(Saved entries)

┌──

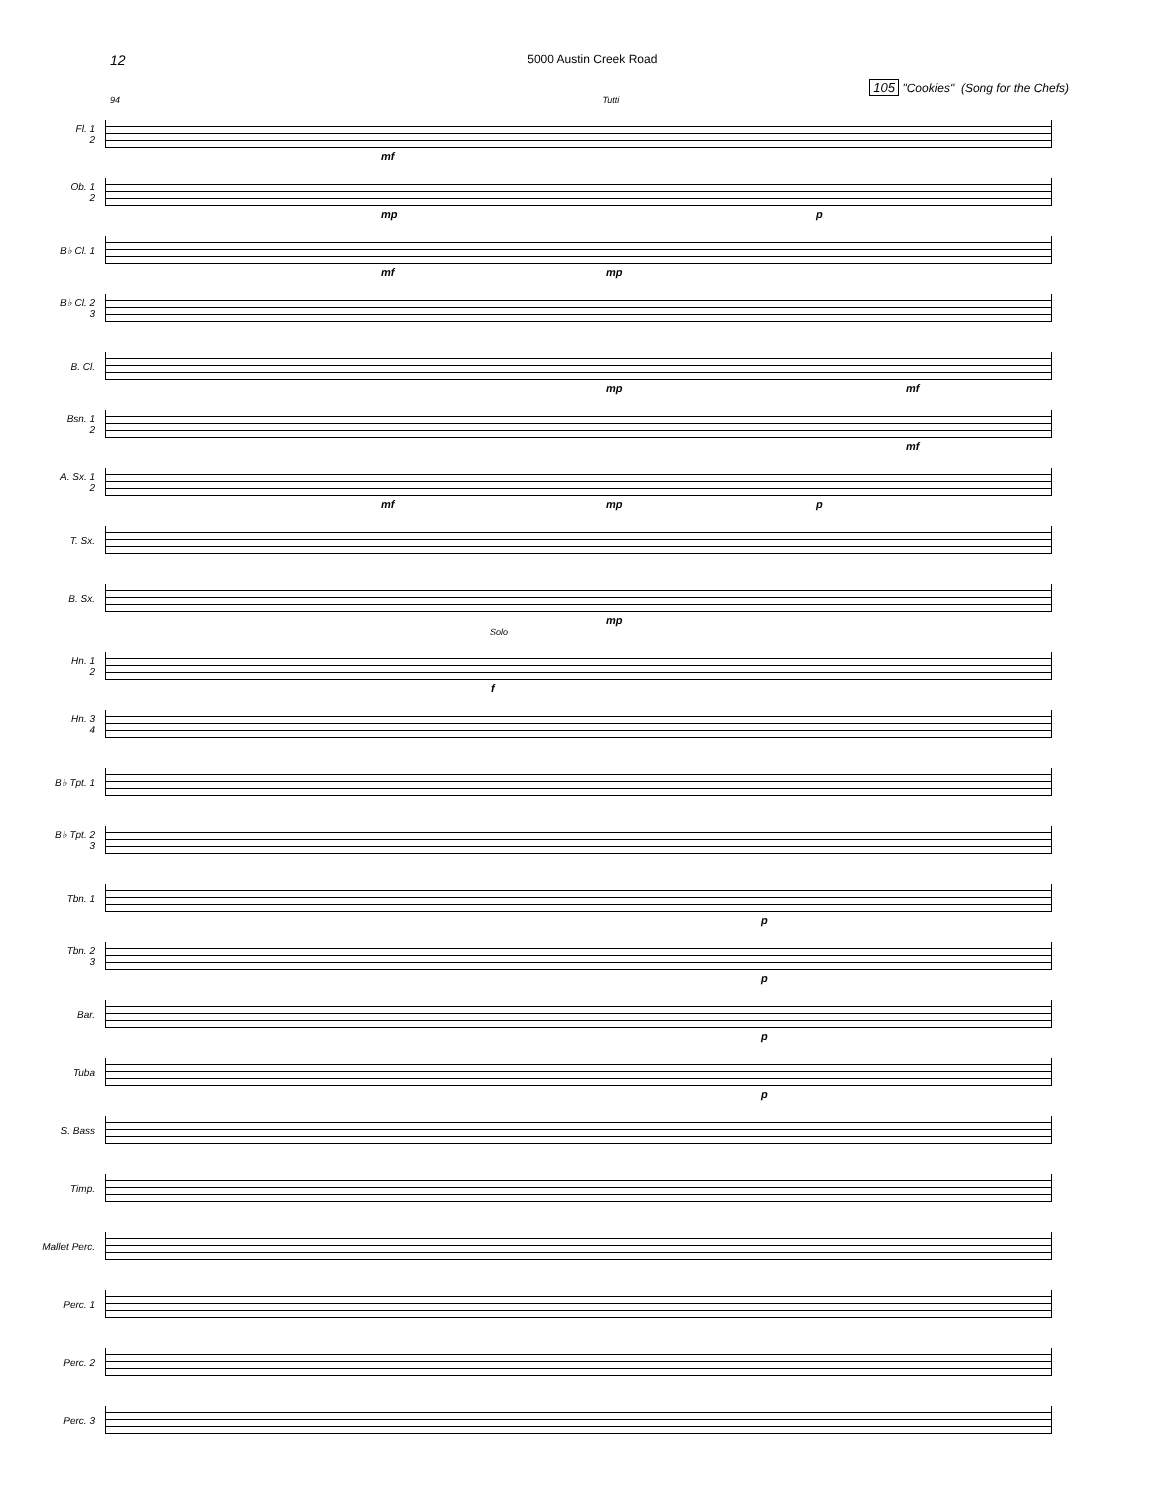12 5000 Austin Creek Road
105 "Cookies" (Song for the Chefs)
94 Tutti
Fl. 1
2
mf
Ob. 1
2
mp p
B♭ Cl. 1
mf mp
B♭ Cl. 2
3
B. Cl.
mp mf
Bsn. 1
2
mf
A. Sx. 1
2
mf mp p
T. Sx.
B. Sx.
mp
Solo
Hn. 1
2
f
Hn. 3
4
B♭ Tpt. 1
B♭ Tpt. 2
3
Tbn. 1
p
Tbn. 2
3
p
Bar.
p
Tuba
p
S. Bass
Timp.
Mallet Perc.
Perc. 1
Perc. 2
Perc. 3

└──

**Problem description**
Take every entry above and transcribe it exactly, with no pictures in the copy.

**Result of this exercise**
12 5000 Austin Creek Road
105 "Cookies" (Song for the Chefs)
94 Tutti
Fl. 1
2
mf
Ob. 1
2
mp p
B♭ Cl. 1
mf mp
B♭ Cl. 2
3
B. Cl.
mp mf
Bsn. 1
2
mf
A. Sx. 1
2
mf mp p
T. Sx.
B. Sx.
mp
Solo
Hn. 1
2
f
Hn. 3
4
B♭ Tpt. 1
B♭ Tpt. 2
3
Tbn. 1
p
Tbn. 2
3
p
Bar.
p
Tuba
p
S. Bass
Timp.
Mallet Perc.
Perc. 1
Perc. 2
Perc. 3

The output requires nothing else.